____ Record extracts

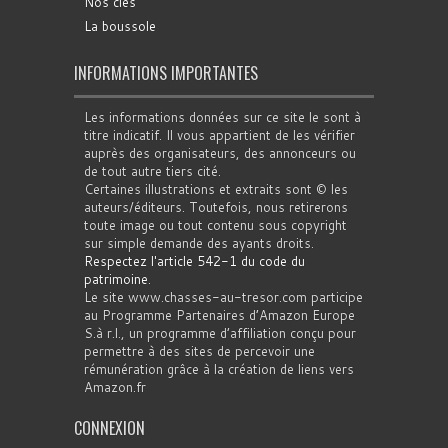
Nos clés
La boussole
INFORMATIONS IMPORTANTES
Les informations données sur ce site le sont à
titre indicatif. Il vous appartient de les vérifier
auprès des organisateurs, des annonceurs ou
de tout autre tiers cité.
Certaines illustrations et extraits sont © les
auteurs/éditeurs. Toutefois, nous retirerons
toute image ou tout contenu sous copyright
sur simple demande des ayants droits.
Respectez l'article 542-1 du code du
patrimoine
.
Le site www.chasses-au-tresor.com participe
au Programme Partenaires d’Amazon Europe
S.à r.l., un programme d’affiliation conçu pour
permettre à des sites de percevoir une
rémunération grâce à la création de liens vers
Amazon.fr
CONNEXION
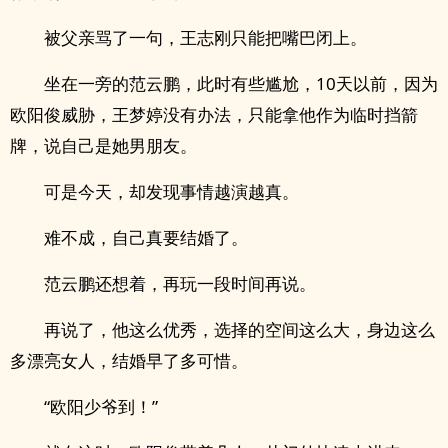
被父亲骂了一句，王志刚只能把嘴巴闭上。
坐在一旁的范云鹏，此时有些尴尬，10天以前，因为
欧阳俊威胁，王梦婷没有办法，只能拿他作为临时挡箭
牌，说自己是她男朋友。
可是今天，却发现事情越演越真。
难不成，自己真要结婚了。
范云鹏还想着，再玩一段时间再说。
再说了，他这么优秀，选择的空间这么大，身边这么
多漂亮女人，结婚早了多可惜。
“欧阳少爷到！”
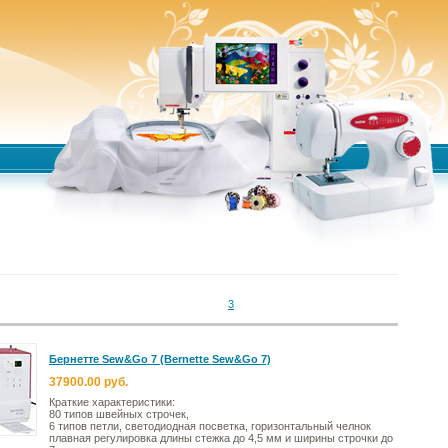
3
Бернетте Sew&Go 7 (Bernette Sew&Go 7)
37900.00 руб.
Краткие характеристики:
80 типов швейных строчек,
6 типов петли, светодиодная посветка, горизонтальный челнок
плавная регулировка длины стежка до 4,5 мм и ширины строчки до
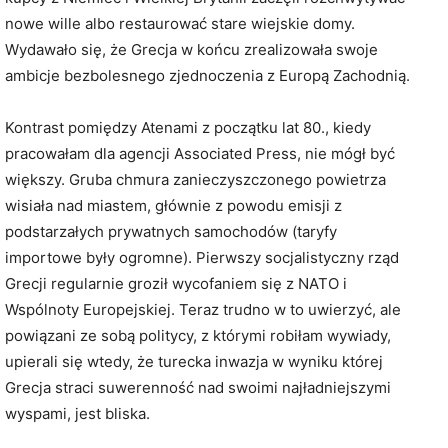
nowe wille albo restaurować stare wiejskie domy.
Wydawało się, że Grecja w końcu zrealizowała swoje
ambicje bezbolesnego zjednoczenia z Europą Zachodnią.
Kontrast pomiędzy Atenami z początku lat 80., kiedy
pracowałam dla agencji Associated Press, nie mógł być
większy. Gruba chmura zanieczyszczonego powietrza
wisiała nad miastem, głównie z powodu emisji z
podstarzałych prywatnych samochodów (taryfy
importowe były ogromne). Pierwszy socjalistyczny rząd
Grecji regularnie groził wycofaniem się z NATO i
Wspólnoty Europejskiej. Teraz trudno w to uwierzyć, ale
powiązani ze sobą politycy, z którymi robiłam wywiady,
upierali się wtedy, że turecka inwazja w wyniku której
Grecja straci suwerenność nad swoimi najładniejszymi
wyspami, jest bliska.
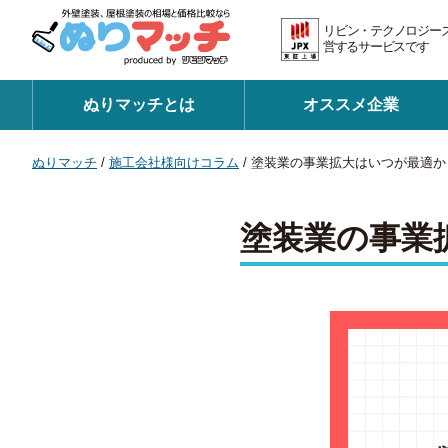
リビン・テクノロジー
営するサービスです 証
ぬりマッチとは
オススメ企業
ぬりマッチ
/
施工会社様向けコラム
/
塗装業の事業拡大はいつが最適か
塗装業の事業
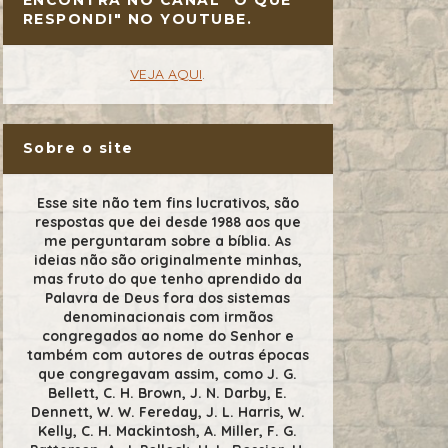
RESPONDI" NO YOUTUBE.
VEJA AQUI
.
Sobre o site
Esse site não tem fins lucrativos, são
respostas que dei desde 1988 aos que
me perguntaram sobre a bíblia. As
ideias não são originalmente minhas,
mas fruto do que tenho aprendido da
Palavra de Deus fora dos sistemas
denominacionais com irmãos
congregados ao nome do Senhor e
também com autores de outras épocas
que congregavam assim, como J. G.
Bellett, C. H. Brown, J. N. Darby, E.
Dennett, W. W. Fereday, J. L. Harris, W.
Kelly, C. H. Mackintosh, A. Miller, F. G.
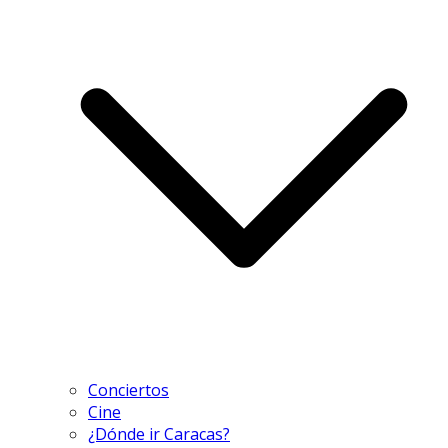
Conciertos
Cine
¿Dónde ir Caracas?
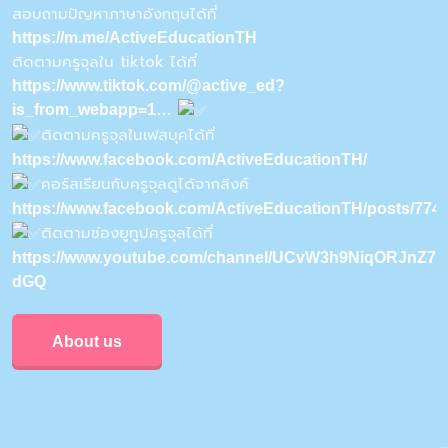
สอบถามปัญหาภาษาอังกฤษได้ที่
https://m.me/ActiveEducationTH
ติดตามครูจุลใน tiktok ได้ที่
https://www.tiktok.com/@active_ed?
is_from_webapp=1…
ติดตามครูจุลในเฟสบุคได้ที่
https://www.facebook.com/ActiveEducationTH/
คอร์สเรียนกับครูจุลดูได้จากลิงค์
https://www.facebook.com/ActiveEducationTH/posts/77
ติดตามช่องยูทูปครูจุลได้ที่
https://www.youtube.com/channel/UCvW3h9NiqORJnZ7u
dGQ
About us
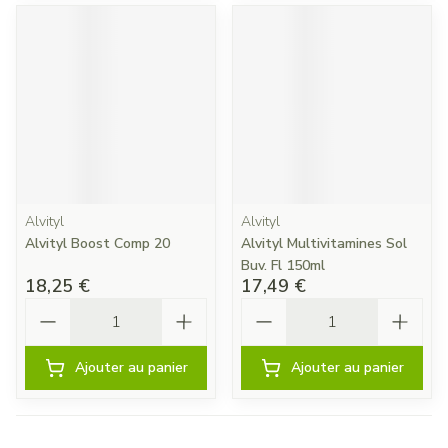
Alvityl
Alvityl
Alvityl Boost Comp 20
Alvityl Multivitamines Sol
Buv. Fl 150ml
18,25 €
17,49 €
Quantité
Quantité
Ajouter au panier
Ajouter au panier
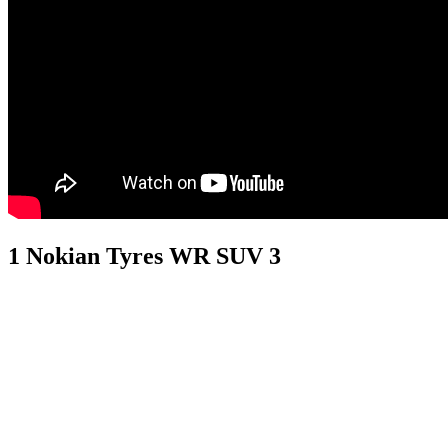
1 Nokian Tyres WR SUV 3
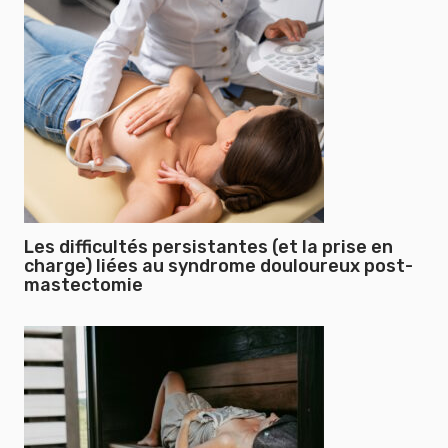
Les difficultés persistantes (et la prise en
charge) liées au syndrome douloureux post-
mastectomie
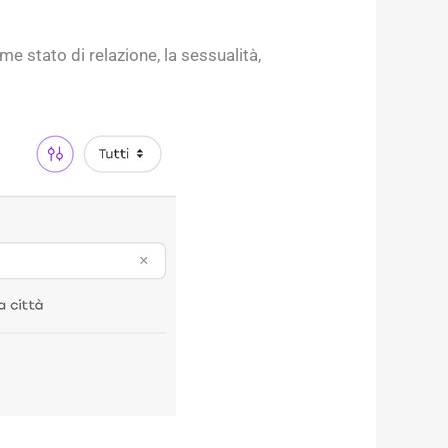
e stato di relazione, la sessualità,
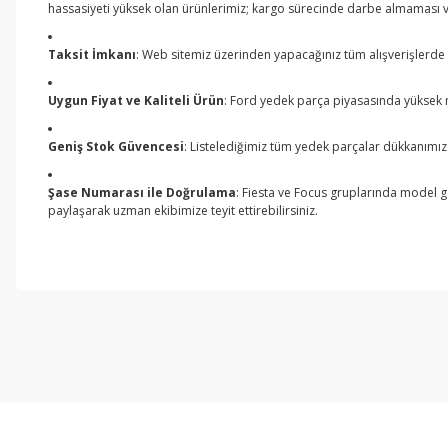
hassasiyeti yüksek olan ürünlerimiz; kargo sürecinde darbe almaması ve i
Taksit İmkanı
: Web sitemiz üzerinden yapacağınız tüm alışverişlerde k
Uygun Fiyat ve Kaliteli Ürün
: Ford yedek parça piyasasında yüksek m
Geniş Stok Güvencesi
: Listelediğimiz tüm yedek parçalar dükkanımız
Şase Numarası ile Doğrulama
: Fiesta ve Focus gruplarında model g
paylaşarak uzman ekibimize teyit ettirebilirsiniz.
Bu ürünün fiyat bilgisi, resim, ürün açıklamalarında ve diğer konul
Görüş ve önerileriniz için teşekkür ederiz.
Ürün resmi kalitesiz, bozuk veya görüntülenemiyor.
Ürün açıklamasında eksik bilgiler bulunuyor.
Ürün bilgilerinde hatalar bulunuyor.
Ürün fiyatı diğer sitelerden daha pahalı.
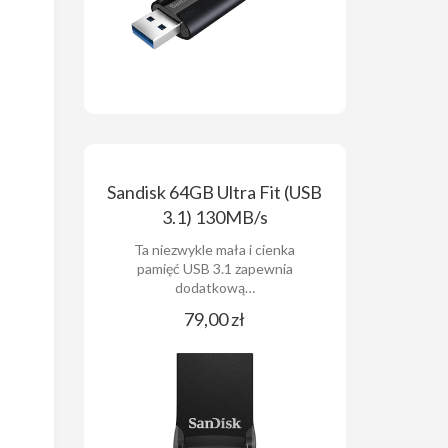
Sandisk 64GB Ultra Fit (USB
3.1) 130MB/s
Ta niezwykle mała i cienka
pamięć USB 3.1 zapewnia
dodatkową…
79,00 zł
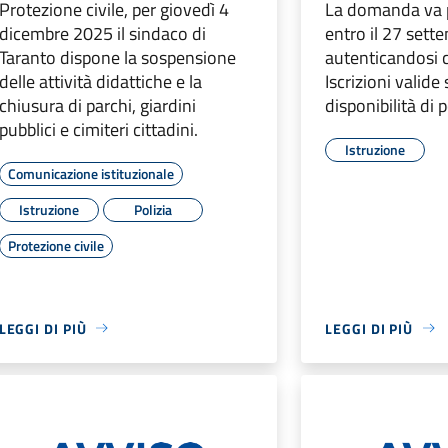
Protezione civile, per giovedì 4
La domanda va p
dicembre 2025 il sindaco di
entro il 27 sett
Taranto dispone la sospensione
autenticandosi 
delle attività didattiche e la
Iscrizioni valide 
chiusura di parchi, giardini
disponibilità di p
pubblici e cimiteri cittadini.
Istruzione
Comunicazione istituzionale
Istruzione
Polizia
Protezione civile
LEGGI DI PIÙ
LEGGI DI PIÙ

________

### Activity:
Print the text from every item above word for word, leaving out the pictures.

### Solution to the problem:
Nos clés
La boussole
INFORMATIONS IMPORTANTES
Les informations données sur ce site le sont à
titre indicatif. Il vous appartient de les vérifier
auprès des organisateurs, des annonceurs ou
de tout autre tiers cité.
Certaines illustrations et extraits sont © les
auteurs/éditeurs. Toutefois, nous retirerons
toute image ou tout contenu sous copyright
sur simple demande des ayants droits.
Respectez l'article 542-1 du code du
patrimoine
.
Le site www.chasses-au-tresor.com participe
au Programme Partenaires d’Amazon Europe
S.à r.l., un programme d’affiliation conçu pour
permettre à des sites de percevoir une
rémunération grâce à la création de liens vers
Amazon.fr
CONNEXION
被父亲骂了一句，王志刚只能把嘴巴闭上。
坐在一旁的范云鹏，此时有些尴尬，10天以前，因为
欧阳俊威胁，王梦婷没有办法，只能拿他作为临时挡箭
牌，说自己是她男朋友。
可是今天，却发现事情越演越真。
难不成，自己真要结婚了。
范云鹏还想着，再玩一段时间再说。
再说了，他这么优秀，选择的空间这么大，身边这么
多漂亮女人，结婚早了多可惜。
“欧阳少爷到！”
3
Бернетте Sew&Go 7 (Bernette Sew&Go 7)
37900.00 руб.
Краткие характеристики:
80 типов швейных строчек,
6 типов петли, светодиодная посветка, горизонтальный челнок
плавная регулировка длины стежка до 4,5 мм и ширины строчки до
nowe wille albo restaurować stare wiejskie domy.
Wydawało się, że Grecja w końcu zrealizowała swoje
ambicje bezbolesnego zjednoczenia z Europą Zachodnią.
Kontrast pomiędzy Atenami z początku lat 80., kiedy
pracowałam dla agencji Associated Press, nie mógł być
większy. Gruba chmura zanieczyszczonego powietrza
wisiała nad miastem, głównie z powodu emisji z
podstarzałych prywatnych samochodów (taryfy
importowe były ogromne). Pierwszy socjalistyczny rząd
Grecji regularnie groził wycofaniem się z NATO i
Wspólnoty Europejskiej. Teraz trudno w to uwierzyć, ale
powiązani ze sobą politycy, z którymi robiłam wywiady,
upierali się wtedy, że turecka inwazja w wyniku której
Grecja straci suwerenność nad swoimi najładniejszymi
wyspami, jest bliska.
リビン・テクノロジー
営するサービスです 証
ぬりマッチとは
オススメ企業
ぬりマッチ
/
施工会社様向けコラム
/
塗装業の事業拡大はいつが最適か
塗装業の事業
RESPONDI" NO YOUTUBE.
VEJA AQUI
.
Sobre o site
Esse site não tem fins lucrativos, são
respostas que dei desde 1988 aos que
me perguntaram sobre a bíblia. As
ideias não são originalmente minhas,
mas fruto do que tenho aprendido da
Palavra de Deus fora dos sistemas
denominacionais com irmãos
congregados ao nome do Senhor e
também com autores de outras épocas
que congregavam assim, como J. G.
Bellett, C. H. Brown, J. N. Darby, E.
Dennett, W. W. Fereday, J. L. Harris, W.
Kelly, C. H. Mackintosh, A. Miller, F. G.
Conciertos
Cine
¿Dónde ir Caracas?
สอบถามปัญหาภาษาอังกฤษได้ที่
https://m.me/ActiveEducationTH
ติดตามครูจุลใน tiktok ได้ที่
https://www.tiktok.com/@active_ed?
is_from_webapp=1…
ติดตามครูจุลในเฟสบุคได้ที่
https://www.facebook.com/ActiveEducationTH/
คอร์สเรียนกับครูจุลดูได้จากลิงค์
https://www.facebook.com/ActiveEducationTH/posts/77
ติดตามช่องยูทูปครูจุลได้ที่
https://www.youtube.com/channel/UCvW3h9NiqORJnZ7u
dGQ
About us
Alvityl
Alvityl
Alvityl Boost Comp 20
Alvityl Multivitamines Sol
Buv. Fl 150ml
18,25 €
17,49 €
Quantité
Quantité
Ajouter au panier
Ajouter au panier
1 Nokian Tyres WR SUV 3
Les difficultés persistantes (et la prise en
charge) liées au syndrome douloureux post-
mastectomie
e stato di relazione, la sessualità,
hassasiyeti yüksek olan ürünlerimiz; kargo sürecinde darbe almaması ve i
Taksit İmkanı
: Web sitemiz üzerinden yapacağınız tüm alışverişlerde k
Uygun Fiyat ve Kaliteli Ürün
: Ford yedek parça piyasasında yüksek m
Geniş Stok Güvencesi
: Listelediğimiz tüm yedek parçalar dükkanımız
Şase Numarası ile Doğrulama
: Fiesta ve Focus gruplarında model g
paylaşarak uzman ekibimize teyit ettirebilirsiniz.
Bu ürünün fiyat bilgisi, resim, ürün açıklamalarında ve diğer konul
Görüş ve önerileriniz için teşekkür ederiz.
Ürün resmi kalitesiz, bozuk veya görüntülenemiyor.
Ürün açıklamasında eksik bilgiler bulunuyor.
Ürün bilgilerinde hatalar bulunuyor.
Ürün fiyatı diğer sitelerden daha pahalı.
Sandisk 64GB Ultra Fit (USB
3.1) 130MB/s
Ta niezwykle mała i cienka
pamięć USB 3.1 zapewnia
dodatkową…
79,00 zł
Protezione civile, per giovedì 4
La domanda va p
dicembre 2025 il sindaco di
entro il 27 sett
Taranto dispone la sospensione
autenticandosi 
delle attività didattiche e la
Iscrizioni valide 
chiusura di parchi, giardini
disponibilità di p
pubblici e cimiteri cittadini.
Istruzione
Comunicazione istituzionale
Istruzione
Polizia
Protezione civile
LEGGI DI PIÙ
LEGGI DI PIÙ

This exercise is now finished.